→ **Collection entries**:
▬▬▬▬▬▬▬▬▬▬

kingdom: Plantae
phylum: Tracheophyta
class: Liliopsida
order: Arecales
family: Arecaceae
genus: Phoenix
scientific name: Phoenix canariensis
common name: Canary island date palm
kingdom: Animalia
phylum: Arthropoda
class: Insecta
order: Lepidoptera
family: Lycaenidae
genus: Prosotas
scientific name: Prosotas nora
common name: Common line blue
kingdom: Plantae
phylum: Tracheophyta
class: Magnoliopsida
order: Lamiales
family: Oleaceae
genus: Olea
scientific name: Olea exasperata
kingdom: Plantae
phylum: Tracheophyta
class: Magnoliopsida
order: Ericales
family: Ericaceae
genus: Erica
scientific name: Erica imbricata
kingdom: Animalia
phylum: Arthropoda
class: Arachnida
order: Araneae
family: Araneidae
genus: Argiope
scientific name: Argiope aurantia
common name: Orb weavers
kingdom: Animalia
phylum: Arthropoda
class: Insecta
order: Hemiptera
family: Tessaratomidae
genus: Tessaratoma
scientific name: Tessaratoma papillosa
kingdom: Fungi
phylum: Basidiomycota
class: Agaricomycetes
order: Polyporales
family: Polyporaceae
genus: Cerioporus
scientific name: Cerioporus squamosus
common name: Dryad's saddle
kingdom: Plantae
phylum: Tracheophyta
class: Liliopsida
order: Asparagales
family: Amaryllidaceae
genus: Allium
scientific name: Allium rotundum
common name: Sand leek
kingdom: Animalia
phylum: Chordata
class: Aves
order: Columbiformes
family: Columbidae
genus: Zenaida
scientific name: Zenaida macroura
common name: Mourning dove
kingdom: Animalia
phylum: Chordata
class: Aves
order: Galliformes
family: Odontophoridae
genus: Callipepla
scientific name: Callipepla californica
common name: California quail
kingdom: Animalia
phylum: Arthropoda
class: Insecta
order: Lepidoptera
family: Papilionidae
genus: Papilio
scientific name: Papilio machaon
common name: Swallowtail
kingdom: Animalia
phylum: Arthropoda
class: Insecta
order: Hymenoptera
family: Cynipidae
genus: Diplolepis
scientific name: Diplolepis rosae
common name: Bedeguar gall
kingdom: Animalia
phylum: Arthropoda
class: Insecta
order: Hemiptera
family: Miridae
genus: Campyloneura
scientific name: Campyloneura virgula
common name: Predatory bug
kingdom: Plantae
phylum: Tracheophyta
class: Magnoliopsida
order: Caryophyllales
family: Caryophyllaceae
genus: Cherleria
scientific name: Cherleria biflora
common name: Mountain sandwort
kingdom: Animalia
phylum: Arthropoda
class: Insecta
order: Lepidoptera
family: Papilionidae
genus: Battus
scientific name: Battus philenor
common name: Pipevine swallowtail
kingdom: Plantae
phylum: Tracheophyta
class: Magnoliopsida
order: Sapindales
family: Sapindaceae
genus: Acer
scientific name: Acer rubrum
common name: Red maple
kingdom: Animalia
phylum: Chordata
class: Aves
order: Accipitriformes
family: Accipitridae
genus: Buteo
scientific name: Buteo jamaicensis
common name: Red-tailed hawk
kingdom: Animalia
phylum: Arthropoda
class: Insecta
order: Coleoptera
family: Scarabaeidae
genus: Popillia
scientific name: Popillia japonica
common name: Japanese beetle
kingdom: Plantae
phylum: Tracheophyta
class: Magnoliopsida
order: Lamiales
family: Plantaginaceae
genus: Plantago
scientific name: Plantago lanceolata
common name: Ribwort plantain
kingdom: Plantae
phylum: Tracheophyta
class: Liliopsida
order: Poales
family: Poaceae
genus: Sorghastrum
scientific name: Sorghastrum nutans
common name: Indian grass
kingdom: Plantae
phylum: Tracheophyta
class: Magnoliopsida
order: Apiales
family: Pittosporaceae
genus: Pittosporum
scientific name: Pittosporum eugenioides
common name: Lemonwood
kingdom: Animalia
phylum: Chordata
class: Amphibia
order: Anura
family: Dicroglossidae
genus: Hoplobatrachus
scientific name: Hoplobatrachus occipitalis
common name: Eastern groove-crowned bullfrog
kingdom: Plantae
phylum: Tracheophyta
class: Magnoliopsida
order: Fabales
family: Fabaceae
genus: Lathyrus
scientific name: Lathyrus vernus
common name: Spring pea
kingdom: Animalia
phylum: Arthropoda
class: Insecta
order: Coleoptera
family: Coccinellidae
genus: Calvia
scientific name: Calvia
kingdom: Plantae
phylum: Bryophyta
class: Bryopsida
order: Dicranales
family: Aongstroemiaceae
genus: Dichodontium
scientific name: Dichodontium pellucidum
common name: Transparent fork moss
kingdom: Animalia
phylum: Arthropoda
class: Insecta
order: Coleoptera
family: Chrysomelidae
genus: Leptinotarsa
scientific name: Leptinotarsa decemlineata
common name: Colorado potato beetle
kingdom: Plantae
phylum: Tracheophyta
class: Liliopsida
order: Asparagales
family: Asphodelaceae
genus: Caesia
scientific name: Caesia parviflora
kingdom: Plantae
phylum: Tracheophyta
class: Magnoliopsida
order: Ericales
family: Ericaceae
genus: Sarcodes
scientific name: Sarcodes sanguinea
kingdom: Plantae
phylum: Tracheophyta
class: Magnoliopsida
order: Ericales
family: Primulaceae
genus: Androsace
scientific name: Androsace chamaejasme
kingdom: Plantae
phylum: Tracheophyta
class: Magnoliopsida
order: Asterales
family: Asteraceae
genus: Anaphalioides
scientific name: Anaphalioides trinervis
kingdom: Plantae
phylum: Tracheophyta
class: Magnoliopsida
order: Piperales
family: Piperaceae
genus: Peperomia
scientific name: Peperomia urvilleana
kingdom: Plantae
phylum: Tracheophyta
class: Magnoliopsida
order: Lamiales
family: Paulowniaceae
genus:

▬▬▬▬▬▬▬▬▬▬

→ **WRITTEN EXERCISE**:
Can you reproduce every line of all the items above, unchanged and in the same order?

→ **ANSWER TO THE TASK**:
kingdom: Plantae
phylum: Tracheophyta
class: Liliopsida
order: Arecales
family: Arecaceae
genus: Phoenix
scientific name: Phoenix canariensis
common name: Canary island date palm
kingdom: Animalia
phylum: Arthropoda
class: Insecta
order: Lepidoptera
family: Lycaenidae
genus: Prosotas
scientific name: Prosotas nora
common name: Common line blue
kingdom: Plantae
phylum: Tracheophyta
class: Magnoliopsida
order: Lamiales
family: Oleaceae
genus: Olea
scientific name: Olea exasperata
kingdom: Plantae
phylum: Tracheophyta
class: Magnoliopsida
order: Ericales
family: Ericaceae
genus: Erica
scientific name: Erica imbricata
kingdom: Animalia
phylum: Arthropoda
class: Arachnida
order: Araneae
family: Araneidae
genus: Argiope
scientific name: Argiope aurantia
common name: Orb weavers
kingdom: Animalia
phylum: Arthropoda
class: Insecta
order: Hemiptera
family: Tessaratomidae
genus: Tessaratoma
scientific name: Tessaratoma papillosa
kingdom: Fungi
phylum: Basidiomycota
class: Agaricomycetes
order: Polyporales
family: Polyporaceae
genus: Cerioporus
scientific name: Cerioporus squamosus
common name: Dryad's saddle
kingdom: Plantae
phylum: Tracheophyta
class: Liliopsida
order: Asparagales
family: Amaryllidaceae
genus: Allium
scientific name: Allium rotundum
common name: Sand leek
kingdom: Animalia
phylum: Chordata
class: Aves
order: Columbiformes
family: Columbidae
genus: Zenaida
scientific name: Zenaida macroura
common name: Mourning dove
kingdom: Animalia
phylum: Chordata
class: Aves
order: Galliformes
family: Odontophoridae
genus: Callipepla
scientific name: Callipepla californica
common name: California quail
kingdom: Animalia
phylum: Arthropoda
class: Insecta
order: Lepidoptera
family: Papilionidae
genus: Papilio
scientific name: Papilio machaon
common name: Swallowtail
kingdom: Animalia
phylum: Arthropoda
class: Insecta
order: Hymenoptera
family: Cynipidae
genus: Diplolepis
scientific name: Diplolepis rosae
common name: Bedeguar gall
kingdom: Animalia
phylum: Arthropoda
class: Insecta
order: Hemiptera
family: Miridae
genus: Campyloneura
scientific name: Campyloneura virgula
common name: Predatory bug
kingdom: Plantae
phylum: Tracheophyta
class: Magnoliopsida
order: Caryophyllales
family: Caryophyllaceae
genus: Cherleria
scientific name: Cherleria biflora
common name: Mountain sandwort
kingdom: Animalia
phylum: Arthropoda
class: Insecta
order: Lepidoptera
family: Papilionidae
genus: Battus
scientific name: Battus philenor
common name: Pipevine swallowtail
kingdom: Plantae
phylum: Tracheophyta
class: Magnoliopsida
order: Sapindales
family: Sapindaceae
genus: Acer
scientific name: Acer rubrum
common name: Red maple
kingdom: Animalia
phylum: Chordata
class: Aves
order: Accipitriformes
family: Accipitridae
genus: Buteo
scientific name: Buteo jamaicensis
common name: Red-tailed hawk
kingdom: Animalia
phylum: Arthropoda
class: Insecta
order: Coleoptera
family: Scarabaeidae
genus: Popillia
scientific name: Popillia japonica
common name: Japanese beetle
kingdom: Plantae
phylum: Tracheophyta
class: Magnoliopsida
order: Lamiales
family: Plantaginaceae
genus: Plantago
scientific name: Plantago lanceolata
common name: Ribwort plantain
kingdom: Plantae
phylum: Tracheophyta
class: Liliopsida
order: Poales
family: Poaceae
genus: Sorghastrum
scientific name: Sorghastrum nutans
common name: Indian grass
kingdom: Plantae
phylum: Tracheophyta
class: Magnoliopsida
order: Apiales
family: Pittosporaceae
genus: Pittosporum
scientific name: Pittosporum eugenioides
common name: Lemonwood
kingdom: Animalia
phylum: Chordata
class: Amphibia
order: Anura
family: Dicroglossidae
genus: Hoplobatrachus
scientific name: Hoplobatrachus occipitalis
common name: Eastern groove-crowned bullfrog
kingdom: Plantae
phylum: Tracheophyta
class: Magnoliopsida
order: Fabales
family: Fabaceae
genus: Lathyrus
scientific name: Lathyrus vernus
common name: Spring pea
kingdom: Animalia
phylum: Arthropoda
class: Insecta
order: Coleoptera
family: Coccinellidae
genus: Calvia
scientific name: Calvia
kingdom: Plantae
phylum: Bryophyta
class: Bryopsida
order: Dicranales
family: Aongstroemiaceae
genus: Dichodontium
scientific name: Dichodontium pellucidum
common name: Transparent fork moss
kingdom: Animalia
phylum: Arthropoda
class: Insecta
order: Coleoptera
family: Chrysomelidae
genus: Leptinotarsa
scientific name: Leptinotarsa decemlineata
common name: Colorado potato beetle
kingdom: Plantae
phylum: Tracheophyta
class: Liliopsida
order: Asparagales
family: Asphodelaceae
genus: Caesia
scientific name: Caesia parviflora
kingdom: Plantae
phylum: Tracheophyta
class: Magnoliopsida
order: Ericales
family: Ericaceae
genus: Sarcodes
scientific name: Sarcodes sanguinea
kingdom: Plantae
phylum: Tracheophyta
class: Magnoliopsida
order: Ericales
family: Primulaceae
genus: Androsace
scientific name: Androsace chamaejasme
kingdom: Plantae
phylum: Tracheophyta
class: Magnoliopsida
order: Asterales
family: Asteraceae
genus: Anaphalioides
scientific name: Anaphalioides trinervis
kingdom: Plantae
phylum: Tracheophyta
class: Magnoliopsida
order: Piperales
family: Piperaceae
genus: Peperomia
scientific name: Peperomia urvilleana
kingdom: Plantae
phylum: Tracheophyta
class: Magnoliopsida
order: Lamiales
family: Paulowniaceae
genus:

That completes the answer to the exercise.